A lube room is just what it sounds like: a room or area in a facility where lubricant is stored. But in order for your plant’s lube room to help you achieve your reliability goals, you need to know more than that.
First, there’s the room itself. It should be in an area that is as free as possible from particles and dirt, and where it is easy to maintain a constant temperature. For convenience, it should also be near the receiving area where new oil is delivered. Consider what will happen in the event of a spill, and consider installing a nonslip floor.
Another consideration is who will be able to enter the room. Imagine a situation in which an employee with lubrication training asks an untrained worker to get fetch machine oil for them to save time. The untrained worker could make a mistake like putting items away in the wrong place, selecting the wrong oil, or even exposing clean oil to contamination. For this reason, you should consider making the lube room keycard access-only and limiting entry to those with lubrication training.
Storage of new oil is a central function of the lube room. The room will obviously contain storage drums and should also contain drum racks. New oil should be filtered before use, so you should either choose storage units with built-in filtration, or use a filter cart to cleanse oil in drums. These units should also be outfitted with desiccant breathers. Each storage container should be thoroughly labeled with the type of oil it contains, including base material, viscosity and additives. A color coding system will help make visually clear which oils belong in which machines and cut down on mistakes.
The lube room is also the place to store transfer pumps and valves, filter carts, portable storage containers, and all other lubrication-related supplies such as grease guns, oil cans, unused filters, cleaning supplies and absorbent materials to clean up spills. The key feature of storage should be careful organization. There should be a dedicated spot for each item, and that should be chosen deliberately, not by putting items down in the first free spot an employee sees. Items should be stored as close as possible to where they will be used, and frequently used items should be close to hand, to minimize the temptation to use the wrong item. Make use of shelves and storage lockers to maximize available space and keep items out of harm’s way. And make sure that transport containers are labeled and color-coded to prevent cross-contamination.
As with other aspects of running your plant, oversight can prevent standards from slipping. Conduct checks regularly to make sure that items are actually being put away, that everything in the room is meticulously clean, and that any spills are cleaned up immediately.

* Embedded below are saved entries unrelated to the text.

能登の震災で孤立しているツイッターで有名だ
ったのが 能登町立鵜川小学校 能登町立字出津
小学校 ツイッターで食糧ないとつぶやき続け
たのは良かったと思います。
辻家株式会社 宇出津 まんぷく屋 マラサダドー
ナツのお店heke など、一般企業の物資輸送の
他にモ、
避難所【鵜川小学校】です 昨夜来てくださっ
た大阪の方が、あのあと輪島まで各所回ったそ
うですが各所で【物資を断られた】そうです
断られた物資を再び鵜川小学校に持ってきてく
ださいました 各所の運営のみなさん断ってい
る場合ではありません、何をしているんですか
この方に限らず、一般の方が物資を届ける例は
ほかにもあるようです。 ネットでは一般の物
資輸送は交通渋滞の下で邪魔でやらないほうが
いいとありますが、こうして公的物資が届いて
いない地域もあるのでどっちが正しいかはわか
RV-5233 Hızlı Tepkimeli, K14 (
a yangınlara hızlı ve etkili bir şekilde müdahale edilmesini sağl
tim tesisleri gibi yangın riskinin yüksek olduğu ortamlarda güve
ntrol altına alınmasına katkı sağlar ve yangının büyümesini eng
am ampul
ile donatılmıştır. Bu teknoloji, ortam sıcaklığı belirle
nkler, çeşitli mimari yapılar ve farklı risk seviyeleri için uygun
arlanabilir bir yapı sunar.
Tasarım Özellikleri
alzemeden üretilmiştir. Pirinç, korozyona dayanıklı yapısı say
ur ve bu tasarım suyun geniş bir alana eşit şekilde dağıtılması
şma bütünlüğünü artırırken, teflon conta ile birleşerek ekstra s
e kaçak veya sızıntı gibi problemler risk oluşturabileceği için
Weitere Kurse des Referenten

Following these steps will go a long way toward preventing careless or incorrect behavior in the lube room. To further reinforce high standards, make sure hard copies of policies and procedures are displayed where everyone can see them, such as on a wall or in a binder. And consider designating one employee who’s accountable for keeping the lube room clean and organized.
The lube room is more than just a place where oil is dispersed and transferred. It’s also a site where a company can create and reinforce a culture of effective, meticulous oil handling standards.